Die Hochschule Albstadt-Sigmaringen erhält 537.659,86 Euro vom Land

03.01.2019 (abu/mb) – MdL Bogner-Unden: „Die Attraktivität des Hochschulstandorts Albstadt-Sigmaringen wird gestärkt.“

Die Hochschule Albstadt-Sigmaringen profitiert von der Fortsetzung der Programme des Ministeriums für Wissenschaft, Forschung und Kunst zur Verbesserung des Studienbeginns und zur Unterstützung innovativer Lehr- und Lernformate. 2019 und 2020 werden darüber an der Hochschule die beiden Projekte „FlexiStart“ und „Data Science Lab Transfer-Seamless-Learning (DSL-TSL)“ mit 237.773,00 bzw. 299.886,86 Euro gefördert. „Damit leisten wir einen wichtigen Beitrag, dass nicht nur möglichst viele junge Menschen an unserer Hochschule ein Studium beginnen, sondern dass sie dieses auch erfolgreich abschließen“, freut sich die grüne Landtagsabgeordnete Andrea Bogner-Unden.

Über die zweite Tranche des Fonds „Erfolgreich Studieren in Baden-Württemberg“ werden 50 Projekte an den Universitäten und Hochschulen des Landes mit insgesamt 21,6 Mio. Euro gefördert. Damit werden beispielsweise Tutoren- und Mentoren-Programme oder Online-Brückenkurse für Mathematik und Physik eingerichtet. In der ersten Tranche flossen über drei Jahre bereits 36,2 Mio. Euro an die Hochschulen.

An der Hochschule Albstadt-Sigmaringen sollen mithilfe des Projekts „FlexiStart“ strukturelle Neuerungen und etablierte Maßnahmen zur individuellen Förderung von Studierenden verknüpft werden. Die Studierenden sollen dadurch mehr Spielraum und Flexibilität zur individuellen, an ihre persönlichen Bedürfnisse und Voraussetzungen angepasste, Semester- und Prüfungsplanung erhalten.

Und im Data Science Lernlabor T-S-L sollen Studierende zukünftig an datengetriebenen Fragestellungen aus der unternehmerischen Praxis arbeiten. In einer Serie exemplarischer Analyseprojekte sollen im Lernlabor Wissenslücken in Mathematik und Statistik identifiziert und für curriculare Änderungen genutzt werden. Mit sichtbarem, durchgängigem (seamless) und wechselseitigem Wissenstransfer sollen die Praxisprojekte so zu einem nachhaltigen Studienerfolg beitragen.

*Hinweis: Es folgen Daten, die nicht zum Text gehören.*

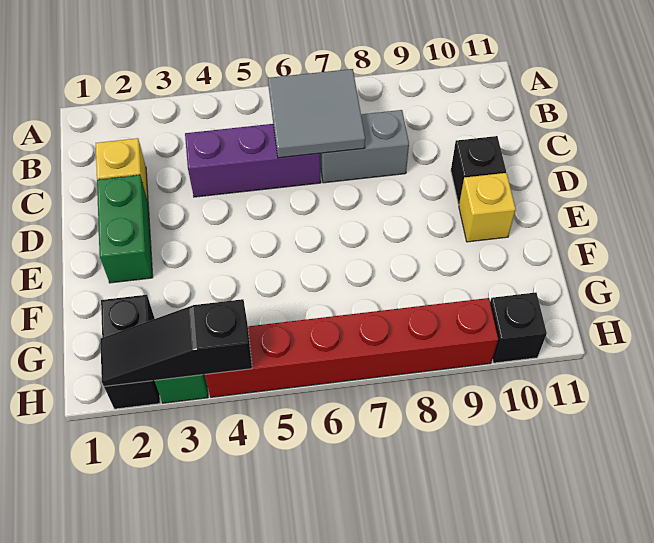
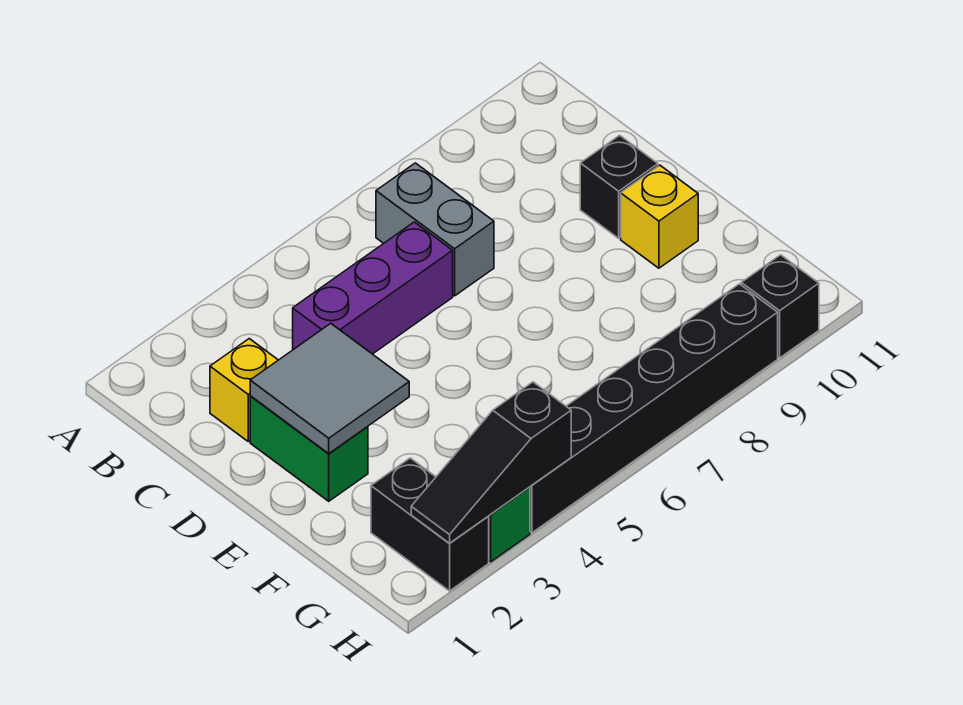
grey tile B6:C7 level 2 -> grey tile D2:E3 level 2
grey brick C7:C8 level 1 -> grey brick B7:C7 level 1
red brick H4:H9 level 1 -> black brick H4:H9 level 1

„Die beiden Projekte werden die Attraktivität des Hochschulstandortes Albstadt-Sigmaringen weiter steigern“, ist sich MdL Bogner-Unden sicher. „Durch die zusätzliche Beratung und Unterstützung können frustrierende Studienerfahrung und Brüche in Bildungsbiographien vermieden werden“, ergänzt die grüne Angeordnete aus Sigmaringen. Bereits jetzt ist Baden-Württemberg im bundesweiten Vergleich spitze, wie die Studie „Die Schwundbilanzen bei den deutschen Studierenden an den baden-württembergischen Hochschulen“ des Deutschen Zentrum für Hochschul- und Wissensforschung belegt. Über alle Fächer und Hochschularten hinweg fällt der „Schwund“ im Bacherlorstudium mit 19 Prozent in Baden-Württemberg deutlich geringer aus als der Durchschnittswert von 27 Prozent für die anderen großen Hochschulländer Bayern, Hessen, Niedersachen, Nordrhein-Westfalen und Sachsen.

Weitere Informationen

Die Förderlinie „Studienstart“ knüpft an die bisherige Projektlinie „Strukturmodelle in der Studieneingangsphase“ aus der ersten Tranche des „Fonds Erfolgreich Studieren in Baden-Württemberg“ an und sorgt für einen flexiblen Start ins Studium. Das geschieht unter anderem durch Orientierungssemester, Semesterstreckungen, fachliche und überfachliche Förderung sowie Tutoren- und Mentoren-Programme. 29 Projekte werden ab 2019 an allen Universitäten und Hochschulen für Angewandte Wissenschaften gefördert.

Die Förderlinie „Lehr- und Lernlabore“ knüpft an die Linie „Wissenschaft Lehren und Lernen“ an und unterstützt innovative Lehr- und Lernformate, forschungs- und projektbezogenes Lernen sowie Service-Learning-Formate. Ab 2019 haben sich 21 Projekte an 22 Hochschulstandorten erfolgreich durchgesetzt.